The alkaline earth metal nitrate that does not crystallise with molecules is:

We are asked to select that alkaline-earth metal nitrate which does not form crystals containing water of crystallisation. We have the four possible nitrates $$Ba(NO_3)_2,\;Sr(NO_3)_2,\;Mg(NO_3)_2,\;Ca(NO_3)_2.$$

Whether a salt retains water molecules in its crystal lattice depends largely on two opposite energetic factors. First, there is the hydration enthalpy; a small, highly charged cation such as $$Mg^{2+}$$ possesses a strong ability to attract and hold water dipoles, leading to hydrated crystals. Second, there is the lattice enthalpy; a large cation such as $$Ba^{2+}$$ forms an extended ionic lattice of comparatively lower charge density, so the gain in stability on attaching water is insufficient to offset the lattice enthalpy that would be lost.

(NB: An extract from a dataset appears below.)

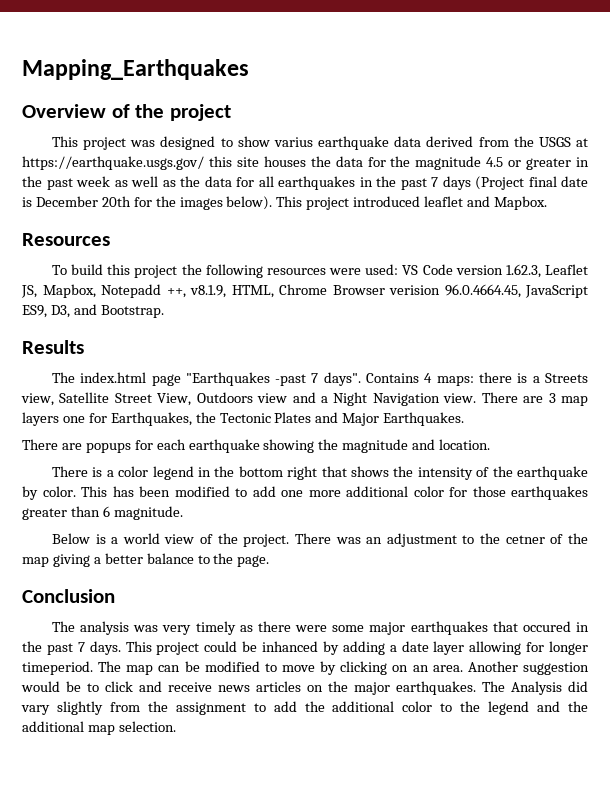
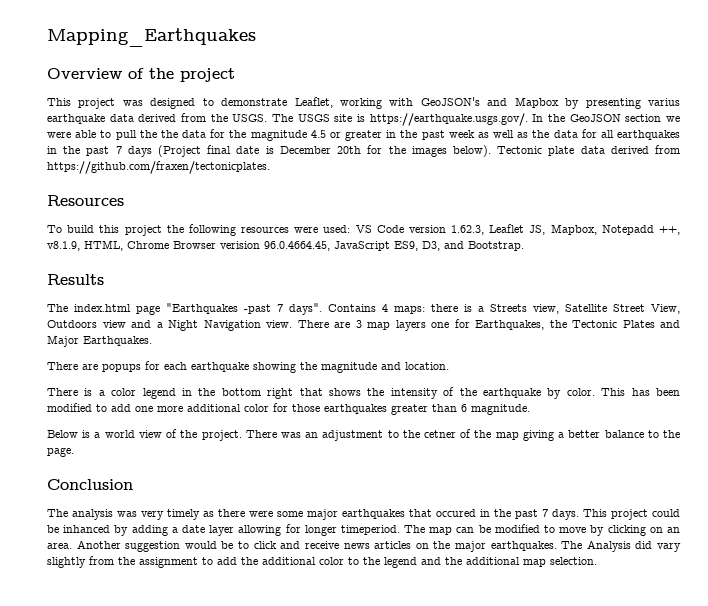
[237,136,270,147] show -> [221,97,641,109] demonstrate Leaflet, working with GeoJSON's and Mapbox by presenting
[538,137,588,147] [22,156,306,170] USGS at https://earthquake.usgs.gov/ this site houses -> [232,113,680,126] [47,130,157,140] USGS. The USGS site is https://earthquake.usgs.gov/. In the GeoJSON section we were able to pull the
[276,196,547,210] This project introduced leaflet and Mapbox. -> [497,145,681,156] [47,161,270,174] Tectonic plate data derived from https://github.com/fraxen/tectonicplates.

Let us arrange the cations of the group in order of increasing ionic radius:

$$Mg^{2+}\lt Ca^{2+}\lt Sr^{2+}\lt Ba^{2+}.$$

Because the charge is the same (+2) throughout the series, a smaller radius means a larger charge density and, hence, a stronger hydration enthalpy. Thus we expect

$$\Delta H_{\text{hydr}}(Mg^{2+})\gt \Delta H_{\text{hydr}}(Ca^{2+})\gt \Delta H_{\text{hydr}}(Sr^{2+})\gt \Delta H_{\text{hydr}}(Ba^{2+}).$$

Consequently, the nitrates of $$Mg^{2+},\;Ca^{2+},$$ and $$Sr^{2+}$$ tend to bind water molecules when they crystallise, forming hydrates such as $$Mg(NO_3)_2\!\cdot\!6H_2O,$$ $$Ca(NO_3)_2\!\cdot\!4H_2O,$$ and $$Sr(NO_3)_2\!\cdot\!4H_2O.$$

In contrast, $$Ba^{2+}$$ is the largest cation of the list. Its low charge density gives a hydration enthalpy too small to stabilise water within the lattice. So, when $$Ba(NO_3)_2$$ crystallises, it does so anhydrously:

$$Ba^{2+} + 2\,NO_3^- \longrightarrow Ba(NO_3)_2\;(s)$$ $$\text{(no water attached)}.$$

Thus among the four nitrates provided, only $$Ba(NO_3)_2$$ fails to incorporate any molecules of water in its crystalline form.

Hence, the correct answer is Option A.